Seit 2014 nutzen rechte Demonstranten den Sprechchor "Wir sind das Volk", um sich von Migranten abzugrenzen. Trotz aller Sprachakrobatik ging es dabei im Kern um die bekannte völkische Botschaft "Deutschland sind wir". Das klang auch 1933 ähnlich und führte nach der über Wahlen erreichten Machteroberung zu einer Diktatur, die Menschen- und Bürgerrechte aufhob und von ihre definierte Gegner verfolgte und ermordete.

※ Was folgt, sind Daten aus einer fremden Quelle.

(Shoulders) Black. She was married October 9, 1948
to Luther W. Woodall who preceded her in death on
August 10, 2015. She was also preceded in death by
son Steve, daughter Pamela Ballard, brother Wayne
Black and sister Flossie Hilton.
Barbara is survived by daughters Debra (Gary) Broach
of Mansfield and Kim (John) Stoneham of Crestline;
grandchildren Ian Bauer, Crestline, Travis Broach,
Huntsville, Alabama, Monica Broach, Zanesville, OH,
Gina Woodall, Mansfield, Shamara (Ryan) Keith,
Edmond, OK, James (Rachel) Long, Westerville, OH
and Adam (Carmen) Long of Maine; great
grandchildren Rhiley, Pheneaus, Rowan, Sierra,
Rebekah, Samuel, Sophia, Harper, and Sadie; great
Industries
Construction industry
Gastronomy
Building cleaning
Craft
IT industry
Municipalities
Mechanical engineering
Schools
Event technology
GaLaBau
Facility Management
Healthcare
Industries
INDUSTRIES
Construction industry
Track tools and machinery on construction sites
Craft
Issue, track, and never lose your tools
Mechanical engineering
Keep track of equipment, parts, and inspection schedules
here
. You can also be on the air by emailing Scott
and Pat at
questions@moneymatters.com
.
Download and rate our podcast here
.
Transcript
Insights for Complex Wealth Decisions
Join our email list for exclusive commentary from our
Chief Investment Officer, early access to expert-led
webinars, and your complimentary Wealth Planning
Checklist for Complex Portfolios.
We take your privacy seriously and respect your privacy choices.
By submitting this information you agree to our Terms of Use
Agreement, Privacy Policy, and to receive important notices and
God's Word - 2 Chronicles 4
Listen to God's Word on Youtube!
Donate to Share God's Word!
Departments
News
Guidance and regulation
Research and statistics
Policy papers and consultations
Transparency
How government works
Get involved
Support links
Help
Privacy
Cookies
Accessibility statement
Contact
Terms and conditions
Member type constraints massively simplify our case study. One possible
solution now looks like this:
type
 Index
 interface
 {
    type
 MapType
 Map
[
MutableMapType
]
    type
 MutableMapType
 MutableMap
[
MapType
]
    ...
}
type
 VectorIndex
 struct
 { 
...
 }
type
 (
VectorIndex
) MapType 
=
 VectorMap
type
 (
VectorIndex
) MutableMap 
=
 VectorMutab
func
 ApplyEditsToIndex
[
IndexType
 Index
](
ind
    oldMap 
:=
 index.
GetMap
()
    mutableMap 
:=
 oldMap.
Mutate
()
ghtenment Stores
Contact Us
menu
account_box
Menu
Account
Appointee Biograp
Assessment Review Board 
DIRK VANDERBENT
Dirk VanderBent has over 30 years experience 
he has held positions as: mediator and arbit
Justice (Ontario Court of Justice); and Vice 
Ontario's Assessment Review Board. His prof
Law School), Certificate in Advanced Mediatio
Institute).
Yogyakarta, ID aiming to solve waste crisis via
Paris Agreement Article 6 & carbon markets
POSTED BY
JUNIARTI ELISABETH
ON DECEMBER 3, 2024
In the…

Der Volksbegriff ist also mehrdeutig und kann sowohl demokratisch als auch völkisch ausgelegt werden. Als Reaktion darauf wurde mancherorts gefordert, den Volksbegriff als untauglich auszusortieren. Das aber würde nicht nur das Volk als Souverän eines demokratischen Staates in Frage stellen, sondern auch den Volksbegriff den Rechten zur freien Verfügung überlassen.
Besser wäre es stattdessen, die Ideen des beim Hambacher Fests 1832 ausgerufenen europäischen Völkerfrühlings neu zu erzählen und den Menschen Mut zur Gestaltung einer offenen Gesellschaft zu machen.
Die Vortragsreihe "Die Mehrdeutigkeit des Volksbegriffes" will dazu einen Beitrag leisten.